Future directions and synthesis
The active research frontier in flexor tendon repair operates at the level of biology rather than mechanics. The largest body of preclinical work concerns reduction of post-repair adhesions through modulation of the synovial environment — exogenous lubricin, hyaluronic acid, surface modification of the tendon, and various growth-factor and cell-based strategies have all shown promise in animal models, but none have yet produced level-one human evidence sufficient to translate into routine practice. The clinical trials that would establish these adjuncts as standard remain to be done, and the prudent position for the current generation of consultants is to follow the literature without yet adopting the interventions.

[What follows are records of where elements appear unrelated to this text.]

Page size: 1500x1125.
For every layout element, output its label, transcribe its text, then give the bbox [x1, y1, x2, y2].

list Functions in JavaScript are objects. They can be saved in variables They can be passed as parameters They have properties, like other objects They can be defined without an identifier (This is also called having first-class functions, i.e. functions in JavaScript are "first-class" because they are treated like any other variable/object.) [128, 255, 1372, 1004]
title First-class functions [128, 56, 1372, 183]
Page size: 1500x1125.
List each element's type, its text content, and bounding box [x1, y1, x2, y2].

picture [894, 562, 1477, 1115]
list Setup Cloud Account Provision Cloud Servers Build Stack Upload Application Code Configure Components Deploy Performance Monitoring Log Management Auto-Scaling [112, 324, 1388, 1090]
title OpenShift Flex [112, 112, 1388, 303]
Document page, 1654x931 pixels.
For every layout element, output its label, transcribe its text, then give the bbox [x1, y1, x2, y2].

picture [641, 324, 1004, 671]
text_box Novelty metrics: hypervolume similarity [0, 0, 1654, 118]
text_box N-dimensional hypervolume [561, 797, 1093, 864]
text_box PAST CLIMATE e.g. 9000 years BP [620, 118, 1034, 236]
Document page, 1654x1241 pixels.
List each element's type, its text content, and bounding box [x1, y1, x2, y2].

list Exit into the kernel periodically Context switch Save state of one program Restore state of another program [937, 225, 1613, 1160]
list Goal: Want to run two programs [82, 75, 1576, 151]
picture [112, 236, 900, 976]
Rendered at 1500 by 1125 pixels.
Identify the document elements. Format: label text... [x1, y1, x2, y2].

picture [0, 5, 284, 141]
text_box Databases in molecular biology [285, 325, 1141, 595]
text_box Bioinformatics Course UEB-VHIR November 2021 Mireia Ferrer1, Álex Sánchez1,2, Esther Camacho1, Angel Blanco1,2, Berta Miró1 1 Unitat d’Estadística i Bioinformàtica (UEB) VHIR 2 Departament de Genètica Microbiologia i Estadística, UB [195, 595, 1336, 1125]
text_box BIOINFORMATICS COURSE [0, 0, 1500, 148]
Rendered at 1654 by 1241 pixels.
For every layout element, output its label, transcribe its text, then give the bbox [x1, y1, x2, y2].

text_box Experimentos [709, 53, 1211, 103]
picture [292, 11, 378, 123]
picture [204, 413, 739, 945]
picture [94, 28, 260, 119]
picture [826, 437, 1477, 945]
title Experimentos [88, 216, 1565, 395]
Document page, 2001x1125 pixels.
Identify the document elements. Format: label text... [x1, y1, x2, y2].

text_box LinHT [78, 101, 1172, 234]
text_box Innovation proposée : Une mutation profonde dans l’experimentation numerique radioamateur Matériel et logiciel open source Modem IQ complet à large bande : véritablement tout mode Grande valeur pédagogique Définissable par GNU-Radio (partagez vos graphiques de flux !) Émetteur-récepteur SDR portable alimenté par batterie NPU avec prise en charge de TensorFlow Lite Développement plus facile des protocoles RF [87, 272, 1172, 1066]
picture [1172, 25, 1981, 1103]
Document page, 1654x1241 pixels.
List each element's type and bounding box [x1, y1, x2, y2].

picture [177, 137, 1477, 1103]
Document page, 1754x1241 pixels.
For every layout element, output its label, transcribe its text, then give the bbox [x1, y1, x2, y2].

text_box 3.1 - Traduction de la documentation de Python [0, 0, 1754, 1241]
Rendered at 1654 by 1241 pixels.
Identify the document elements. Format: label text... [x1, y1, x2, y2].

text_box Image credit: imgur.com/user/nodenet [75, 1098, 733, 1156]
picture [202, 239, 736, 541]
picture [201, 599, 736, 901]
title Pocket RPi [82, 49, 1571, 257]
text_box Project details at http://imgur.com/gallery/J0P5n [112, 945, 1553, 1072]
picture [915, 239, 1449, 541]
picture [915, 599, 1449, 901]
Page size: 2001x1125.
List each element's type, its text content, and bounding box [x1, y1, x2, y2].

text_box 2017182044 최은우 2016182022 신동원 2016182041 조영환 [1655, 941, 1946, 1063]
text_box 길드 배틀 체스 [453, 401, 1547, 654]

The mechanical dimension of the technique is closer to a stable equilibrium than to active development. Multistrand core suture, peripheral epitendinous repair, judicious pulley venting, and early active mobilisation under wide-awake anaesthesia constitute a paradigm that the published outcome data validate at the level of zone II repair. Marginal questions persist — locking versus grasping loops, four versus six strands, the optimal peripheral pattern, the precise dose of early active motion — but the gross architecture of the operation is settled. The remaining heterogeneity in published outcomes between centres is largely attributable to the unevenness of paradigm adoption rather than to genuine disagreement about technique.
The position the evidence supports for primary repair of zone II flexor tendon injury is therefore as follows. Wide-awake local anaesthesia with intraoperative active testing is the default. A four- or six-strand core suture with locking grasps and a peripheral mattress is the construct. Partial venting of A2 within a millimetre-scale edge threshold and complete venting of A4 are tolerated where the multistrand repair requires gliding clearance. Early active mobilisation, calibrated to the strength of the underlying repair, begins within the first week. The expected rerupture rate is 0–4%, the expected good-or-excellent functional outcome rate exceeds 80%, and the centre-level variation in outcomes now reflects the integration of these elements rather than disagreement about any of them. Where the integrated paradigm is followed, the operation is no longer one of the most challenging tasks in hand surgery; it is one of the most reproducibly successful.